[aaronsw]

This is moronic. Cryptography is very hard and one tiny mistake can ruin everything. In that kind of situation, do you want to do something clever and new that you just thought up or do you want to go with what's been tried and tested by many?

Anyone can invent a cryptosystem that they themselves can't break. That's why you need a community, over a long period of time, searching for flaws. Going with the herd is exactly the right thing to do here.

[tptacek]

The whole situation is moronic.

It's hard to look at the whole discussion here and not wish that Cody had just asked Salvatore in private if he wanted a better hash function, rather than calling him out for it on the thread announcing Salvatore's new program. I've been exactly where Cody is and have learned that there's little productive conversation to be had when someone is excitedly announcing a new project.

At the same time, Salvatore was too prickly about this. His response was dictated by emotion and not his head, and it's painted him into a corner of referring to sound crypto as "dogma" that can be navigated by programmer common sense. He's wrong about that and I suspect he knows it. He could still have been snippy about being told to add bcrypt to his sample application, without trying to make a principled stand about the merits of different KDFs. This isn't the first time Salvatore has been stridently wrong about crypto on HN.

Coda, like the fabled honey badgers of yore, does not give a fuck. If you understand that going in, it's hard to be pissed at him.

One of the charming things about Salvatore's code is that it's build largely without deps.
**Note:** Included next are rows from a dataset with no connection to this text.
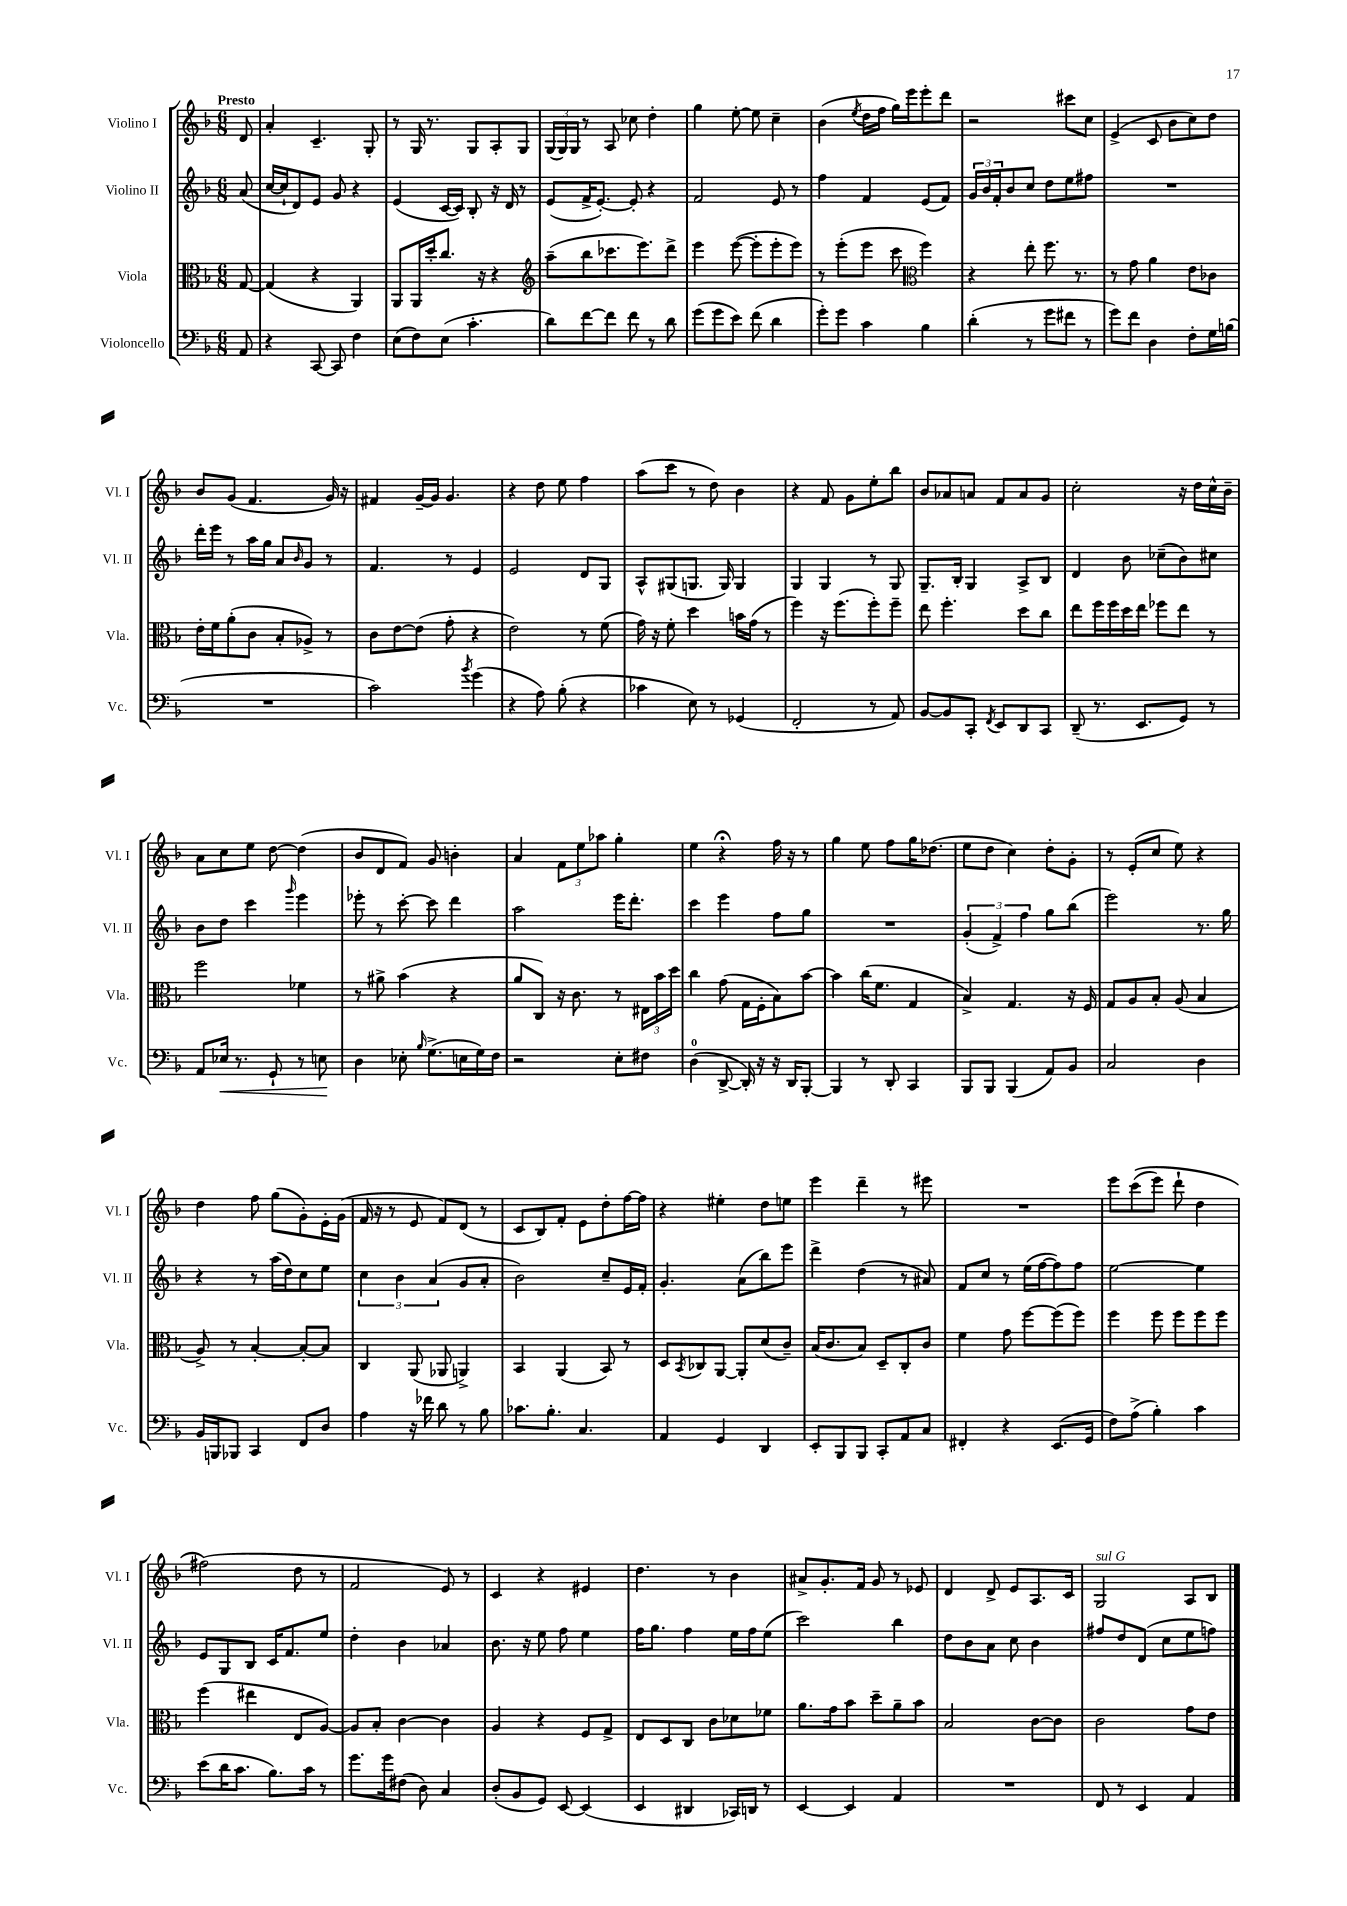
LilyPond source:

<<
\new StaffGroup <<
\new Staff = "s0" \with { instrumentName = "Violino I" shortInstrumentName = "Vl. I" } {
    \clef treble \key f \major \numericTimeSignature \time 6/8 \partial 8 \tempo "Presto"
    d'8 |
    a'4-. c'4.-- g8-. |
    r8 g16 r8. g8 a8-. g8 |
    \tuplet 3/2 { g16( g16) g16 } r8 a8 ces''8 d''4-. |
    g''4 e''8~-. e''8 c''4-- |
    bes'4( \acciaccatura { e''8 } d''16 f''16 g''16) e'''16 e'''8-. d'''8 |
    r2 cis'''8 c''8 |
    e'4->( c'8 bes'8 c''8) d''8 |
    bes'8 g'8( f'4. g'16) r16 |
    fis'4 g'16~-- g'16 g'4. |
    r4 d''8 e''8 f''4 |
    a''8( c'''8 r8 d''8) bes'4 |
    r4 f'8 g'8 e''8-. bes''8 |
    bes'8 aes'8 a'8 f'8 a'8 g'8 |
    c''2-. r16 d''16 c''16-^ bes'16-- |
    a'8 c''8 e''8 d''8~ d''4( |
    bes'8 d'8 f'8) g'8 b'4-. |
    a'4 \tuplet 3/2 { f'8 e''8 aes''8 } g''4-. |
    e''4 r4\fermata f''16 r16 r8 |
    g''4 e''8 f''8 g''16 des''8.( |
    e''8 d''8 c''4) d''8-. g'8-. |
    r8 e'8-.( c''8 e''8) r4 |
    d''4 f''8 g''8( g'8-.) e'16-. g'16( |
    f'16 r16 r8 e'8 f'8) d'8( r8 |
    c'8 bes8) f'8-. e'8 d''8-. f''16~ f''16 |
    r4 eis''4-. d''8 e''8 |
    e'''4 d'''4-- r8 eis'''8 |
    R2. |
    e'''8 c'''8(\( e'''8) d'''8-! d''4 |
    fis''2(\) d''8 r8 |
    f'2 e'8) r8 |
    c'4 r4 eis'4 |
    d''4. r8 bes'4 |
    ais'8-> g'8.-. f'16 g'8 r8 ees'8 |
    d'4 d'8-> e'8 a8. c'16 |
    g2^\markup { \italic "sul G" } a8 bes8 \bar "|." |
}
\new Staff = "s1" \with { instrumentName = "Violino II" shortInstrumentName = "Vl. II" } {
    \clef treble \key f \major \numericTimeSignature \time 6/8 \partial 8
    a'8( |
    c''16~ c''16-! d'8) e'8 g'8 r4 |
    e'4( c'16~ c'16) bes8-. r16 d'16 r8 |
    e'8( f'16-> e'8.~-.) e'8-. r4 |
    f'2 e'8 r8 |
    f''4 f'4 e'8( f'8) |
    \tuplet 3/2 { g'16 bes'16 f'16-. } bes'8 c''8 d''8 e''8 fis''8 |
    R2. |
    d'''16-. e'''16 r8 a''16 g''16 a'8 \grace { bes'16 } g'8 r8 |
    f'4. r8 e'4 |
    e'2 d'8 g8 |
    a8-^ gis8( g8. g16) g4 |
    g4 g4 r8 g8 |
    g8.-- bes16-. g4 a8-> bes8 |
    d'4 bes'8 ces''8--( bes'8) cis''8 |
    bes'8 d''8 c'''4 \grace { g'''16 } e'''4 |
    ees'''8-. r8 c'''8~-. c'''8 d'''4 |
    a''2 e'''16 d'''8.-. |
    c'''4 e'''4 f''8 g''8 |
    R2. |
    \tuplet 3/2 { g'4-.( f'4->) f''4 } g''8 bes''8( |
    e'''2) r8. g''16 |
    r4 r8 a''16( d''16) c''8 e''8 |
    \tuplet 3/2 { c''4 bes'4 a'4( } g'8 a'8-. |
    bes'2) c''8-- e'16 f'16-. |
    g'4.-. a'8( bes''8) e'''8 |
    d'''4-> d''4( r8 ais'8) |
    f'8 c''8 r8 e''16( f''16~ f''8) f''8 |
    e''2~ e''4 |
    e'8 g8 bes8 c'16 f'8. e''8 |
    d''4-. bes'4 aes'4 |
    bes'8. r16 e''8 f''8 e''4 |
    f''16 g''8. f''4 e''16 f''16 e''8( |
    c'''2) bes''4 |
    d''8 bes'8 a'8 c''8 bes'4 |
    fis''8 d''8 d'8( c''8 e''8 f''8) \bar "|." |
}
\new Staff = "s2" \with { instrumentName = "Viola" shortInstrumentName = "Vla." } {
    \clef alto \key f \major \numericTimeSignature \time 6/8 \partial 8
    g8~ |
    g4( r4 a,4) |
    a,8 a,16 d''16-. c''8. r16 r4 |
    \clef treble a''8--( bes''8 ces'''8. e'''8.) d'''8-> |
    e'''4 e'''8~( e'''8-. e'''8-. e'''8) |
    r8 e'''8-.( e'''8 c'''8 \clef alto f''4) |
    r4 e''8-. f''8. r8. |
    r8 g'8 a'4 e'8 ces'8 |
    e'16-. f'16 a'8-.( c'8 bes8-. aes8->) r8 |
    c'8 e'8~ e'8( g'8-. r4 |
    e'2) r8 f'8( |
    g'16) r16 f'8-. d''4 b'16 g'16( r8 |
    f''4) r16 f''8.( f''8-.) f''8-- |
    e''8 f''4.-. d''8 c''8 |
    e''8 f''16 f''16 d''16 e''16 fes''8 e''8 r8 |
    f''2 fes'4 |
    r8 ais'8-> bes'4( r4 |
    a'8 c8) r16 c'8. r8 \tuplet 3/2 { eis16 bes'16 d''16 } |
    c''4 g'8( g16 f16-. bes8) bes'8~ |
    bes'4 c''16( f'8. g4 |
    bes4->) g4. r16 f16 |
    g8 a8 bes8-. a8( bes4 |
    a8->) r8 bes4~-. bes8~-. bes8 |
    c4 a,8( aes,8 a,4->) |
    bes,4 a,4( bes,8) r8 |
    d8 \acciaccatura { bes,8 } ces8 a,8~ a,8-. d'8( c'8--) |
    bes16( c'8. bes8) d8-- c8-. c'8 |
    f'4 g'8 f''8~ f''8( f''8) |
    f''4 f''8 f''8 f''8 f''8 |
    f''4( eis''4 e8 a8~) |
    a8 bes8-. c'4~ c'4 |
    a4 r4 f8 g8-> |
    e8 d8 c8 c'8 des'8 fes'8 |
    a'8. g'16 bes'8 d''8-- a'8-- bes'8 |
    bes2 c'8~ c'8 |
    c'2 g'8 e'8 \bar "|." |
}
\new Staff = "s3" \with { instrumentName = "Violoncello" shortInstrumentName = "Vc." } {
    \clef bass \key f \major \numericTimeSignature \time 6/8 \partial 8
    a,8 |
    r4 c,8~ c,8 f4 |
    e8( f8) e8( c'4.-. |
    d'8) f'8~ f'8 f'8 r8 d'8 |
    g'8( g'8 e'8) f'8( d'4 |
    g'8-.) g'8 c'4 bes4 |
    d'4-.( r8 g'8 fis'8 r8 |
    g'8) f'8 d4 f8-. g16 b16( |
    R2. |
    c'2) \acciaccatura { bes'8 } g'4( |
    r4 a8) bes8-.( r4 |
    ces'4 e8) r8 ges,4( |
    f,2-. r8 a,8) |
    bes,8~ bes,8 c,8-. \acciaccatura { f,8 } e,8 d,8 c,8 |
    d,8--( r8. e,8. g,8) r8 |
    a,8 ees16\< r8. g,8-! r8 e8\! |
    d4 ees8-. \grace { bes16 } g8.->( e16 g16) f16 |
    r2 e8-. fis8 |
    d4-0( d,8~-> d,16-.) r16 r16 d,16 bes,,8~-. |
    bes,,4 r8 d,8-. c,4 |
    bes,,8 bes,,8 bes,,4( a,8) bes,8 |
    c2 d4 |
    bes,16 b,,16 bes,,8 c,4 f,8 d8 |
    a4 r16 fes'16 d'8 r8 bes8 |
    ces'8. bes8.-. c4. |
    a,4 g,4 d,4 |
    e,8-. bes,,8 bes,,8 c,8-. a,8 c8 |
    fis,4-. r4 e,8.( g,16 |
    f8) a8->( bes4-.) c'4 |
    e'8( d'16 c'8. bes8.) c'16 r8 |
    g'8. g'16 fis8( d8) c4 |
    d8-.( bes,8 g,8) e,8~ e,4( |
    e,4 dis,4 ces,16) d,16 r8 |
    e,4~ e,4 a,4 |
    R2. |
    f,8 r8 e,4 a,4 \bar "|." |
}
>>
>>
\layout { \context { \Score \remove "Bar_number_engraver" } }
It is probably my favorite thing about Redis, that you can download it and simply type "make"; it doesn't have an autoconf script and implements its own event library. It takes craftsmanship to do that on something as significant as Redis.

It is indeed a downside of bcrypt that it pulls in a dep. If you are avoiding deps as a matter of principle, use a different KDF (this applies only to KDFs; if you need encryption and you DIY, you're boned). But as soon as you write a Gemfile, I reserve the right to make fun of you for hand-rolling your KDF.

[antirez]

Just to say that I apologize with the HN community and with my twitter followers about my behavior in the past hours. I and coda both made mistakes in our interaction.

What is good is that the result is that, at least, I'm understanding more on the topic. But I guess all this was not needed to reach this goal.

Edit: oh and another thing is, I'm very entusiast about lamer news, but not because of the code, that many programers can implement without troubles, but because of the project.

Slashdot, programming reddit, HN, gave me a lot as a programmer. It is an honor for me to partecipate to a public discussion with so much skilled people here. So I think creating a consortium, like a non profit org, to make this even better, could be awesome.

[tptacek]

I'm going to be using Lamer News as the basis for a (non-programmer) project. Thank you for releasing it.

[antirez]

here the point is that what I suggested was into an RFC but everybody was too focused on pointing me on bcrypt. I'm not telling that you should invent your crypto, also this is stated in the article.

[tptacek]

RFCs are to the crypto literature what Wikipedia is to the history of the Balkans.

This is another instance where I don't care so much about your particular choices, but where you've said something I have a hard time letting go. You can't point to chapter/verse of an RFC as evidence of the soundness of a crypto construction. Sometimes RFCs document good ideas, but other times they don't.